_What you are asked to do_:
Copy the material from the line that has "right shoulder: (172, 97, -10)" through the line that has "left wrist: (924, 150, -44)", with "Person at" swapped for "Subject at" everywhere and nothing else changed.

_Stored data_:

== Segment start ==

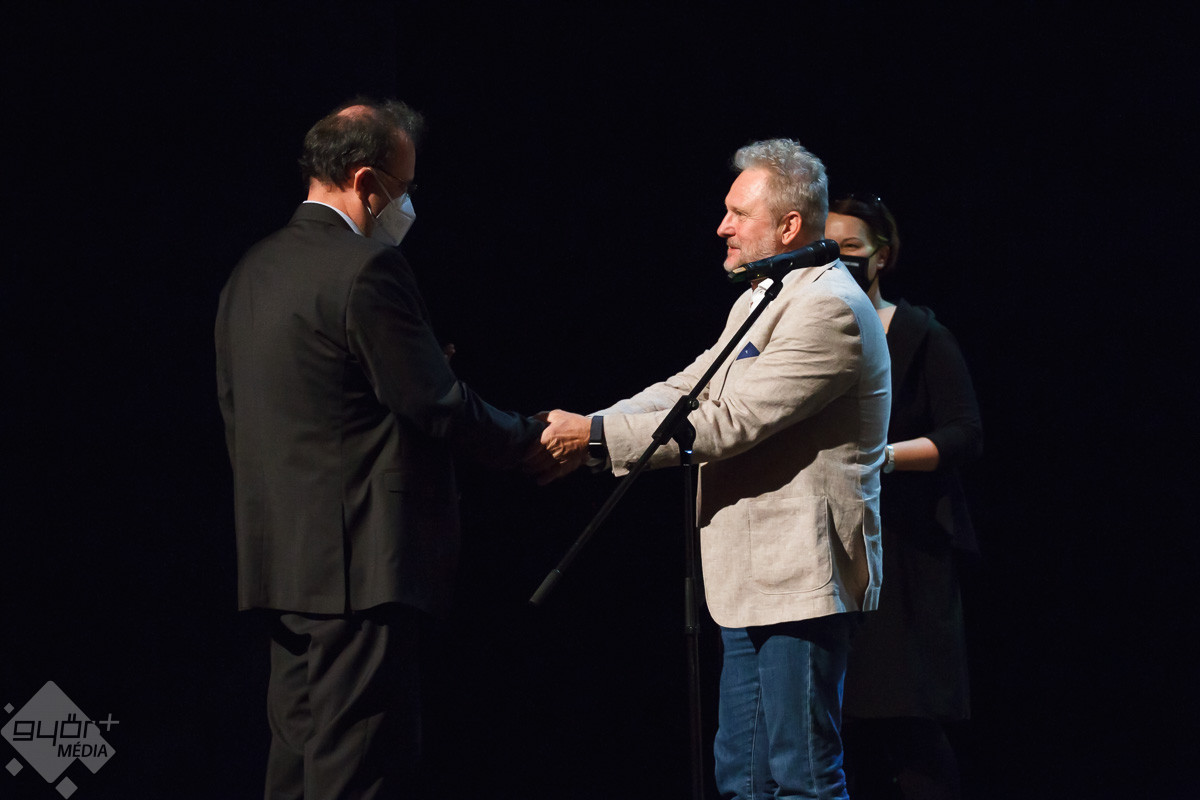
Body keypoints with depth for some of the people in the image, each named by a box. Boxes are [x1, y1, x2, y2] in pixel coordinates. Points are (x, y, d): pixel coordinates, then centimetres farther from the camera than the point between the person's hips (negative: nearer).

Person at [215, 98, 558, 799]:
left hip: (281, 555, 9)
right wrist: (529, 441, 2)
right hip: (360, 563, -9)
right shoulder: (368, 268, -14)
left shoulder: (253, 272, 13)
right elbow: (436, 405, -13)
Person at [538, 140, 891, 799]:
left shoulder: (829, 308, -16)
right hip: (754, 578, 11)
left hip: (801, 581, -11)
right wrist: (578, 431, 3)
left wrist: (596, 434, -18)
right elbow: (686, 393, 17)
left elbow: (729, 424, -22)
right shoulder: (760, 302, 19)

== Segment end ==
== Segment start ==

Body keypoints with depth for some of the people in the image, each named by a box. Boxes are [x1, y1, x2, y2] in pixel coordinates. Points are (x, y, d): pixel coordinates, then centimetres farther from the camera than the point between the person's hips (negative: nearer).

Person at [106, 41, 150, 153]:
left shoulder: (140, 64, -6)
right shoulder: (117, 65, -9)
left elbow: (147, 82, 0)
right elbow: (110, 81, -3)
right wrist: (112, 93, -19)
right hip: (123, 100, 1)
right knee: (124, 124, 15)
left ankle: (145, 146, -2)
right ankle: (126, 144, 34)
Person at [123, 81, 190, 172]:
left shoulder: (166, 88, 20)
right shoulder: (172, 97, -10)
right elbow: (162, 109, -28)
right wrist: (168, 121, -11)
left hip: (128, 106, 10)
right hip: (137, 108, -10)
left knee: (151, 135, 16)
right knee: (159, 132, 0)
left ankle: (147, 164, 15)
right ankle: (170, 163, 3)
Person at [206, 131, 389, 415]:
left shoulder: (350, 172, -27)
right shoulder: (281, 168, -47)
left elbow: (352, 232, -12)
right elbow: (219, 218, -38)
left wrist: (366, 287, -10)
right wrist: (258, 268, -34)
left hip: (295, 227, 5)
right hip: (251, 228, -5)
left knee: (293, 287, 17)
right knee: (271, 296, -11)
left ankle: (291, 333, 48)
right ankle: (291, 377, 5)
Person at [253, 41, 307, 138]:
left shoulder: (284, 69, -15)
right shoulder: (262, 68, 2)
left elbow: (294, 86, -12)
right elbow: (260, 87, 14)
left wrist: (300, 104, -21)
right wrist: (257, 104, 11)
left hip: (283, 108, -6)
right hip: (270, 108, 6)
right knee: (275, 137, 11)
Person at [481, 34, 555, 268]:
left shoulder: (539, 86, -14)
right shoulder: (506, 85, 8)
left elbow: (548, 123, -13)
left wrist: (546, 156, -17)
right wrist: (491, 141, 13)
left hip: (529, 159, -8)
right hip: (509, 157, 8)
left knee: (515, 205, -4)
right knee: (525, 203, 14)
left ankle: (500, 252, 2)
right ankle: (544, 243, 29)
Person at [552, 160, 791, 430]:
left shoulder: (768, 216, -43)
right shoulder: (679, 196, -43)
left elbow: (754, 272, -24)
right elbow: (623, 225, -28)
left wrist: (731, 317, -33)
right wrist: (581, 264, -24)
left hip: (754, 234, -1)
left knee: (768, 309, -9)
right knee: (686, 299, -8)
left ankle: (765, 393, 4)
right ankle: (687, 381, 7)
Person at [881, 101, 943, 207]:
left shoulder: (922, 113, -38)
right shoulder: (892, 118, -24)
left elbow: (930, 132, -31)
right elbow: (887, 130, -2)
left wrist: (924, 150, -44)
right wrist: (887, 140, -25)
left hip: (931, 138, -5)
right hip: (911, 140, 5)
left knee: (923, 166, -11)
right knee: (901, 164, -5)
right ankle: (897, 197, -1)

== Segment end ==

_Exercise output_:
right shoulder: (172, 97, -10)
right elbow: (162, 109, -28)
right wrist: (168, 121, -11)
left hip: (128, 106, 10)
right hip: (137, 108, -10)
left knee: (151, 135, 16)
right knee: (159, 132, 0)
left ankle: (147, 164, 15)
right ankle: (170, 163, 3)
Subject at [206, 131, 389, 415]:
left shoulder: (350, 172, -27)
right shoulder: (281, 168, -47)
left elbow: (352, 232, -12)
right elbow: (219, 218, -38)
left wrist: (366, 287, -10)
right wrist: (258, 268, -34)
left hip: (295, 227, 5)
right hip: (251, 228, -5)
left knee: (293, 287, 17)
right knee: (271, 296, -11)
left ankle: (291, 333, 48)
right ankle: (291, 377, 5)
Subject at [253, 41, 307, 138]:
left shoulder: (284, 69, -15)
right shoulder: (262, 68, 2)
left elbow: (294, 86, -12)
right elbow: (260, 87, 14)
left wrist: (300, 104, -21)
right wrist: (257, 104, 11)
left hip: (283, 108, -6)
right hip: (270, 108, 6)
right knee: (275, 137, 11)
Subject at [481, 34, 555, 268]:
left shoulder: (539, 86, -14)
right shoulder: (506, 85, 8)
left elbow: (548, 123, -13)
left wrist: (546, 156, -17)
right wrist: (491, 141, 13)
left hip: (529, 159, -8)
right hip: (509, 157, 8)
left knee: (515, 205, -4)
right knee: (525, 203, 14)
left ankle: (500, 252, 2)
right ankle: (544, 243, 29)
Subject at [552, 160, 791, 430]:
left shoulder: (768, 216, -43)
right shoulder: (679, 196, -43)
left elbow: (754, 272, -24)
right elbow: (623, 225, -28)
left wrist: (731, 317, -33)
right wrist: (581, 264, -24)
left hip: (754, 234, -1)
left knee: (768, 309, -9)
right knee: (686, 299, -8)
left ankle: (765, 393, 4)
right ankle: (687, 381, 7)
Subject at [881, 101, 943, 207]:
left shoulder: (922, 113, -38)
right shoulder: (892, 118, -24)
left elbow: (930, 132, -31)
right elbow: (887, 130, -2)
left wrist: (924, 150, -44)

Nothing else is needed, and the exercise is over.